_Information_:
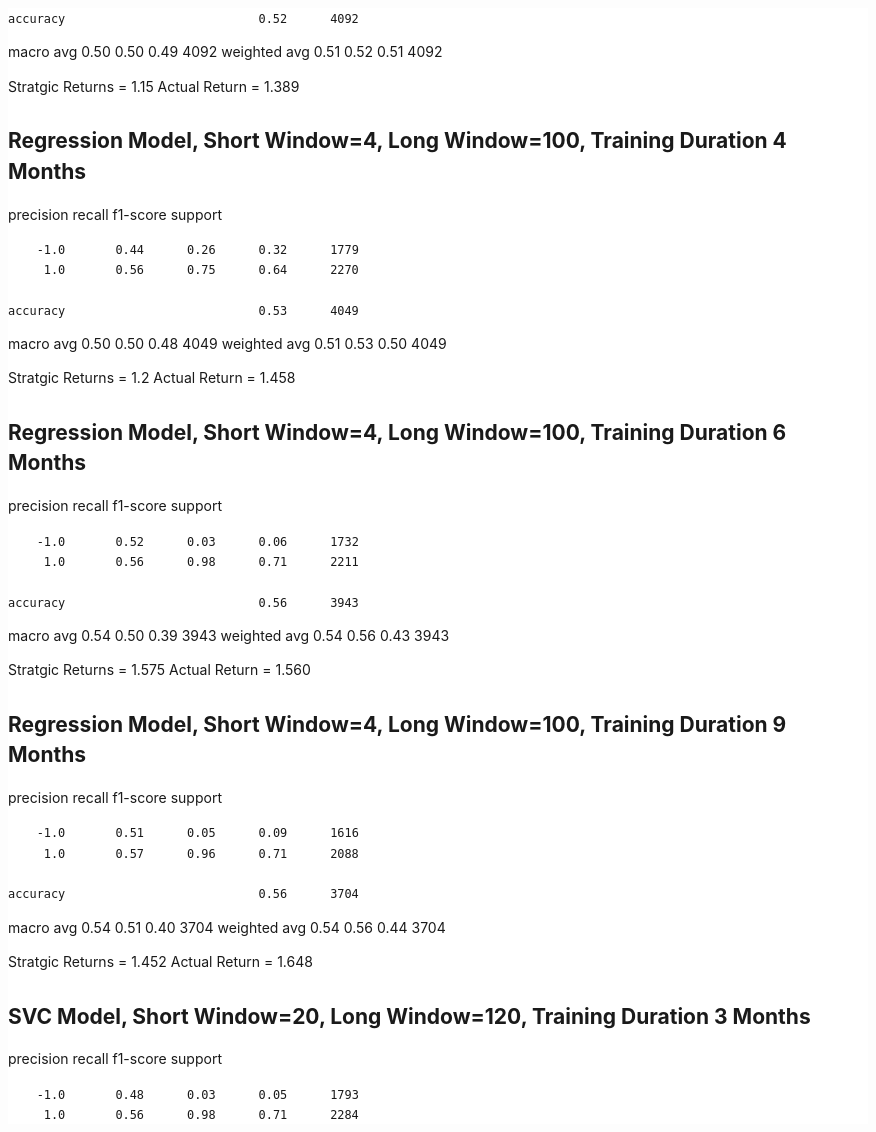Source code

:     accuracy                           0.52      4092
   macro avg       0.50      0.50      0.49      4092
weighted avg       0.51      0.52      0.51      4092

Stratgic Returns = 1.15 Actual Return = 1.389

## Regression Model, Short Window=4, Long Window=100, Training Duration 4 Months

precision    recall  f1-score   support

        -1.0       0.44      0.26      0.32      1779
         1.0       0.56      0.75      0.64      2270

    accuracy                           0.53      4049
   macro avg       0.50      0.50      0.48      4049
weighted avg       0.51      0.53      0.50      4049

Stratgic Returns = 1.2 Actual Return = 1.458

## Regression Model, Short Window=4, Long Window=100, Training Duration 6 Months

precision    recall  f1-score   support

        -1.0       0.52      0.03      0.06      1732
         1.0       0.56      0.98      0.71      2211

    accuracy                           0.56      3943
   macro avg       0.54      0.50      0.39      3943
weighted avg       0.54      0.56      0.43      3943

Stratgic Returns = 1.575 Actual Return = 1.560

## Regression Model, Short Window=4, Long Window=100, Training Duration 9 Months

precision    recall  f1-score   support

        -1.0       0.51      0.05      0.09      1616
         1.0       0.57      0.96      0.71      2088

    accuracy                           0.56      3704
   macro avg       0.54      0.51      0.40      3704
weighted avg       0.54      0.56      0.44      3704

Stratgic Returns = 1.452 Actual Return = 1.648

## SVC Model, Short Window=20, Long Window=120, Training Duration 3 Months

 precision    recall  f1-score   support

        -1.0       0.48      0.03      0.05      1793
         1.0       0.56      0.98      0.71      2284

_Exercise brief_: Reproduce the data above in full, exactly as it is, with the pictures left out.

_Task response_:
Source code

:     accuracy                           0.52      4092
   macro avg       0.50      0.50      0.49      4092
weighted avg       0.51      0.52      0.51      4092

Stratgic Returns = 1.15 Actual Return = 1.389

## Regression Model, Short Window=4, Long Window=100, Training Duration 4 Months

precision    recall  f1-score   support

        -1.0       0.44      0.26      0.32      1779
         1.0       0.56      0.75      0.64      2270

    accuracy                           0.53      4049
   macro avg       0.50      0.50      0.48      4049
weighted avg       0.51      0.53      0.50      4049

Stratgic Returns = 1.2 Actual Return = 1.458

## Regression Model, Short Window=4, Long Window=100, Training Duration 6 Months

precision    recall  f1-score   support

        -1.0       0.52      0.03      0.06      1732
         1.0       0.56      0.98      0.71      2211

    accuracy                           0.56      3943
   macro avg       0.54      0.50      0.39      3943
weighted avg       0.54      0.56      0.43      3943

Stratgic Returns = 1.575 Actual Return = 1.560

## Regression Model, Short Window=4, Long Window=100, Training Duration 9 Months

precision    recall  f1-score   support

        -1.0       0.51      0.05      0.09      1616
         1.0       0.57      0.96      0.71      2088

    accuracy                           0.56      3704
   macro avg       0.54      0.51      0.40      3704
weighted avg       0.54      0.56      0.44      3704

Stratgic Returns = 1.452 Actual Return = 1.648

## SVC Model, Short Window=20, Long Window=120, Training Duration 3 Months

 precision    recall  f1-score   support

        -1.0       0.48      0.03      0.05      1793
         1.0       0.56      0.98      0.71      2284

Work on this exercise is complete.